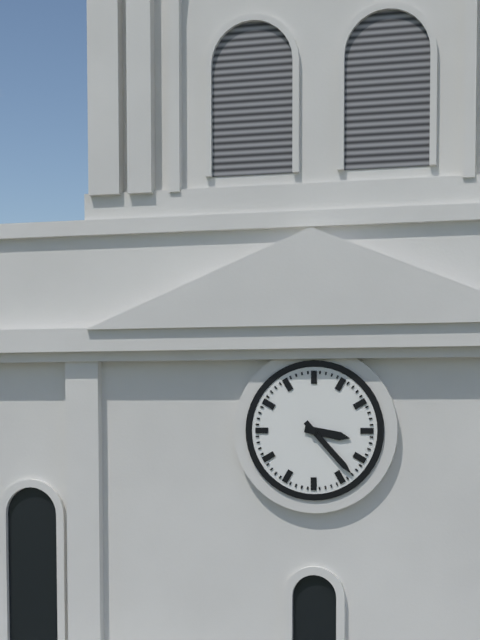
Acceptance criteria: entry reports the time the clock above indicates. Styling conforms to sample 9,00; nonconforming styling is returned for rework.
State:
3,23
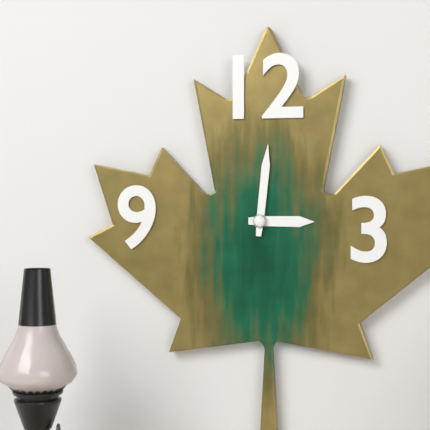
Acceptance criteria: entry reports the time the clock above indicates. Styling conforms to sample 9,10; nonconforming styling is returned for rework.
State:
3,01
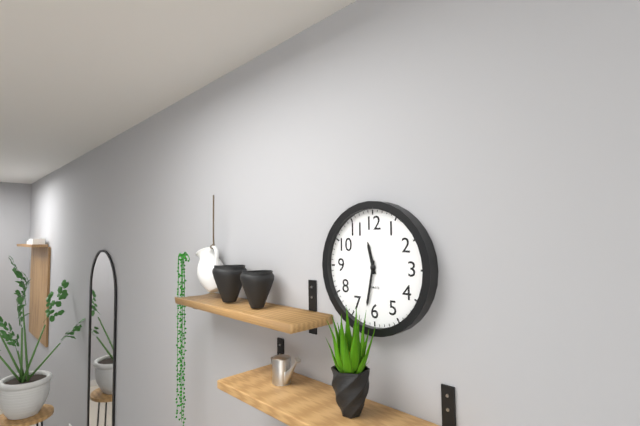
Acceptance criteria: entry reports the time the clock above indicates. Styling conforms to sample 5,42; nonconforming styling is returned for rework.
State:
11,32
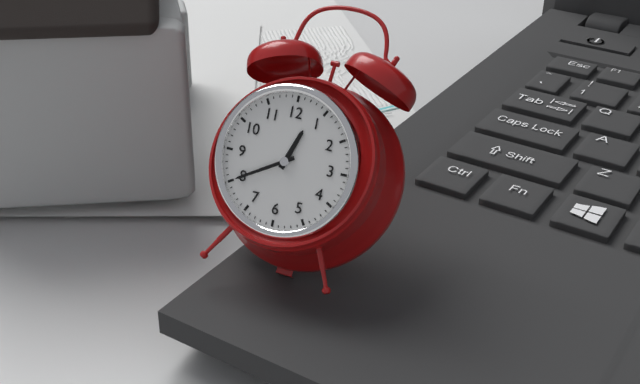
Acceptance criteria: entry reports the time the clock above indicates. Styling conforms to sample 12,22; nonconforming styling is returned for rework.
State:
12,40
────────────────
* [Given request] Turn the lines above into a numbered list, skipping blank lines and leaving out the pictures.

* [Reply to the exercise]
1. Acceptance criteria: entry reports the time the clock above indicates. Styling conforms to sample 9,00; nonconforming styling is returned for rework.
2. State:
3. 3,23
4. Acceptance criteria: entry reports the time the clock above indicates. Styling conforms to sample 9,10; nonconforming styling is returned for rework.
5. State:
6. 3,01
7. Acceptance criteria: entry reports the time the clock above indicates. Styling conforms to sample 5,42; nonconforming styling is returned for rework.
8. State:
9. 11,32
10. Acceptance criteria: entry reports the time the clock above indicates. Styling conforms to sample 12,22; nonconforming styling is returned for rework.
11. State:
12. 12,40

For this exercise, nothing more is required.